Wenn ich in Deutschland krank werde und ins Krankenhaus komme, besteht die Möglichkeit, dass ich mit meiner Behandlung nicht völlig zufrieden bin. Ich muss mir aber keine Gedanken darüber machen, ob Profitmaximierung der Grund war, warum ich nicht so gut behandelt worden bin, wie ich es gern gehabt hätte. Amerikaner denken während einer Behandlung ausschließlich darüber nach. Warum? Weil das US-Gesundheitssystem ein einziges großes Geschäft ist. Und das sollte es nicht sein. Wenn wir über Fragen von Leben und Tod ausschließlich im Zusammenhang mit Geld nachdenken, dann nimmt uns das die Freiheit. Die Angst und der Zorn, die durch das Versagen unseres Gesundheitssystems erzeugt werden, können von Demagogen missbraucht werden.
Womit wir wieder bei Donald Trump angelangt sind, der die weit mehr als 200.000 Toten durch die Corona-Epidemie für seine Zwecke nutzt.
Genau. Das Versagen der US-Gesundheitsversorgung erzeugt eine derart große Verunsicherung, die für ganz andere politische Zwecke missbraucht werden kann. Die USA wären ein wesentlich freieres Land, hätten alle Bürger das Recht auf Gesundheitsversorgung. Und wenn unser Gesundheitssystem gerechter und leistungsfähiger wäre.
Mit diesen Vorstellungen müssen Sie sich von Republikanern allerdings vorwerfen lassen, Sie verlangten die Einführung des Sozialismus.
Republikaner können mir gerne sozialistische Umtriebe vorwerfen. Aber wen interessiert das? Es ist ein schrecklicher Kampfbegriff ohne Bedeutung. Für die Republikaner ist jeder Schritt weg vom sogenannten freien Markt schon eine Bewegung hin zu Planwirtschaft und Totalitarismus. Aber das ist einfach nicht wahr. Aus der historischen Erfahrung wissen wir, dass ein Wohlfahrtsstaat die Demokratie stabilisiert. Und dass radikale Ungleichheit eine demokratische Gesellschaft destabilisiert. Aus diesem Grund habe ich mein neues Buch geschrieben: um zu zeigen, dass wir Amerikaner uns überhaupt nicht zwischen Freiheit und Gesundheit entscheiden müssen. Sondern dass sich Freiheit und Gesundheit im Gegenteil gegenseitig verstärken können.
Letzte Frage: Falls Joe Biden die Wahl gewinnt, was sollte er nach seinem Amtsantritt im Januar als Erstes tun?

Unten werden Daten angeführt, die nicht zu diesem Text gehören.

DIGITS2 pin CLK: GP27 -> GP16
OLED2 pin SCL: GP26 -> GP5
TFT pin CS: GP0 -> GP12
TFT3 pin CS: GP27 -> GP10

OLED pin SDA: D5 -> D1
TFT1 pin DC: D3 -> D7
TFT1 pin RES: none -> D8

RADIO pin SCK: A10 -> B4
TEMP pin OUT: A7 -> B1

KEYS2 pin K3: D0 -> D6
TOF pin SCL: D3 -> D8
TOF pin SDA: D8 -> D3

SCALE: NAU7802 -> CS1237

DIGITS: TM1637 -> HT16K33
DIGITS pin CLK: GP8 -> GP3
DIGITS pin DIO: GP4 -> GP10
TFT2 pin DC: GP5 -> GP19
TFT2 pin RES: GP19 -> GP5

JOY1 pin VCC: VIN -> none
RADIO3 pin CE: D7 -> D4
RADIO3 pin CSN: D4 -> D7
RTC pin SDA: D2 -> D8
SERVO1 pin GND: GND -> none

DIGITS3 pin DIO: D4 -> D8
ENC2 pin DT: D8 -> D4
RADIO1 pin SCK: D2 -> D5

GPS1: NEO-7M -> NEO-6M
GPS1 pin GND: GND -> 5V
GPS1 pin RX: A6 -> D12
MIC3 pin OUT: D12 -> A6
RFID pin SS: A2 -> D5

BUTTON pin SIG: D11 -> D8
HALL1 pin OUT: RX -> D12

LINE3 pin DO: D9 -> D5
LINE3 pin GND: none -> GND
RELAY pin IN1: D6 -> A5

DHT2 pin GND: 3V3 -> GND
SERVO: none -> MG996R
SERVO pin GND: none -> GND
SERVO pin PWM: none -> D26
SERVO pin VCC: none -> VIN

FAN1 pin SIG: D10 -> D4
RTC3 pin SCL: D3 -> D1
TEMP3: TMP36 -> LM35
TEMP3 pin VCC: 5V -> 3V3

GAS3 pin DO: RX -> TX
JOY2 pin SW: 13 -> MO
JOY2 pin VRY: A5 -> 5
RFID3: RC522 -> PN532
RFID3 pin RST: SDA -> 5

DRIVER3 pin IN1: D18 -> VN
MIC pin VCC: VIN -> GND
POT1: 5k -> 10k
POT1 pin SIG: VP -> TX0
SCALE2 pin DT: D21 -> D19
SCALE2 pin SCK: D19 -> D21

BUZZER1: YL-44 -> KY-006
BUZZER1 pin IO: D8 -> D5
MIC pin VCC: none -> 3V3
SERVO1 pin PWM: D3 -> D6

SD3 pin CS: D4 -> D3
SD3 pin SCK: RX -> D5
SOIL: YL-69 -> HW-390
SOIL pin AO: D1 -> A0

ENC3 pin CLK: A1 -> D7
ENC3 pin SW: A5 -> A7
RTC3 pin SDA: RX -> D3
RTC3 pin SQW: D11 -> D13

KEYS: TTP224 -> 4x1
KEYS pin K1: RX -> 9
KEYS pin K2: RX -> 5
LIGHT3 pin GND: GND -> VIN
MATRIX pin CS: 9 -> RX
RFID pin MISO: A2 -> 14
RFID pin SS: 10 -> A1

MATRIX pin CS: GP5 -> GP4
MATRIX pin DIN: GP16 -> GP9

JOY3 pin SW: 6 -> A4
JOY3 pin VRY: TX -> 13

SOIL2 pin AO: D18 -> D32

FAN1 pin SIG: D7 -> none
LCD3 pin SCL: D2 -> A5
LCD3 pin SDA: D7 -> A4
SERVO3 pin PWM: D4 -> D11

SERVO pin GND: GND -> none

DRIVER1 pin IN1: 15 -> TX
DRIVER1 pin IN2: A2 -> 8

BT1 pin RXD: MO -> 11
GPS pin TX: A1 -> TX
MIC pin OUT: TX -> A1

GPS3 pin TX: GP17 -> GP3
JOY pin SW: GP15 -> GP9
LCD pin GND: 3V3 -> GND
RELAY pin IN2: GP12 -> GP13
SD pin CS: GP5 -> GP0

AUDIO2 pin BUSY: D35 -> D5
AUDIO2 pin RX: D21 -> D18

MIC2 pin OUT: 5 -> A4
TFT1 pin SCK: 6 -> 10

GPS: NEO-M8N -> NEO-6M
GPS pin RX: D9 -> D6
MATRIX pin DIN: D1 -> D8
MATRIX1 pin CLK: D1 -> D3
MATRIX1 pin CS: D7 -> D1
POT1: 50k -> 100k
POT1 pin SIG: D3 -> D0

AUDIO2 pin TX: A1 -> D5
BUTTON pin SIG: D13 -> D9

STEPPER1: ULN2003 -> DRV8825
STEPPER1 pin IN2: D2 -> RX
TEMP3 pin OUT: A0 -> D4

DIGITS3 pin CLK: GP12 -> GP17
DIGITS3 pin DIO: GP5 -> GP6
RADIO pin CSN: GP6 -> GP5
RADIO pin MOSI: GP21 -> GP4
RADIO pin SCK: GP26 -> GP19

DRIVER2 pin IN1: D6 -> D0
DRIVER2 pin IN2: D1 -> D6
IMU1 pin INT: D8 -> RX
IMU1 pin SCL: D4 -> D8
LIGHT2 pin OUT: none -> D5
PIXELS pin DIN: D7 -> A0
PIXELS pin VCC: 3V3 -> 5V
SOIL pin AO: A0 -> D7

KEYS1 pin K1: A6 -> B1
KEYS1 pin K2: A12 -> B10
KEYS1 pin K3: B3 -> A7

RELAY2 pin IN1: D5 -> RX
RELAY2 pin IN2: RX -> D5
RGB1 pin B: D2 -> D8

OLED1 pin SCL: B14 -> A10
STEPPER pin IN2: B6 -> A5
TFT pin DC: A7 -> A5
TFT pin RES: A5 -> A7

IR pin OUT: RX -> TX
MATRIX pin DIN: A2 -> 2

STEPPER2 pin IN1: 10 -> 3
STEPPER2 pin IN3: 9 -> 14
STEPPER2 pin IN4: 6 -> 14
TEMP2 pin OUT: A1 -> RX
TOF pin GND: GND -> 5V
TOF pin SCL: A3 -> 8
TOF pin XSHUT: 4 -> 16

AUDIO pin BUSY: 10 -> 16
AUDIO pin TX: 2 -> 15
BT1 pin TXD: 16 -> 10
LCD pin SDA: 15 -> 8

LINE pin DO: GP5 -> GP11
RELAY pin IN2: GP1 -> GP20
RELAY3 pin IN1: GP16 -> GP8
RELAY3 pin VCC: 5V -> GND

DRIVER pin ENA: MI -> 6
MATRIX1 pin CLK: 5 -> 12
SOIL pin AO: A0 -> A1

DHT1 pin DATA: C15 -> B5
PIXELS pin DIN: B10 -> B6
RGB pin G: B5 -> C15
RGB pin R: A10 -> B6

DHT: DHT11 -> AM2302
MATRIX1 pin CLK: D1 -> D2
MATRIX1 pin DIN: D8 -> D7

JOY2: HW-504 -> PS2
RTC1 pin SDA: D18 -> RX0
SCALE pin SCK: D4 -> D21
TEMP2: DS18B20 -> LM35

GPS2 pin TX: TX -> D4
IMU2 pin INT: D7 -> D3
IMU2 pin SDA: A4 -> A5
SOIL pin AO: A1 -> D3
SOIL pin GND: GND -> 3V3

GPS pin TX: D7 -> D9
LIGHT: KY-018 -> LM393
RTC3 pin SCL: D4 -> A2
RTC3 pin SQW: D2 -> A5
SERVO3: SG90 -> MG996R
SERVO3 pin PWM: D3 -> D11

Als Erstes muss Joe Biden genau das tun, was er angekündigt hat: Menschenleben retten. Seit fast einem Jahr wütet die Corona-Epidemie im Land, aber wir haben keinerlei nationale Strategie, um die Ausbreitung zu stoppen. Das zu ändern wird die erste Aufgabe des neuen Präsidenten sein.
Professor Snyder, wir danken für das Gespräch.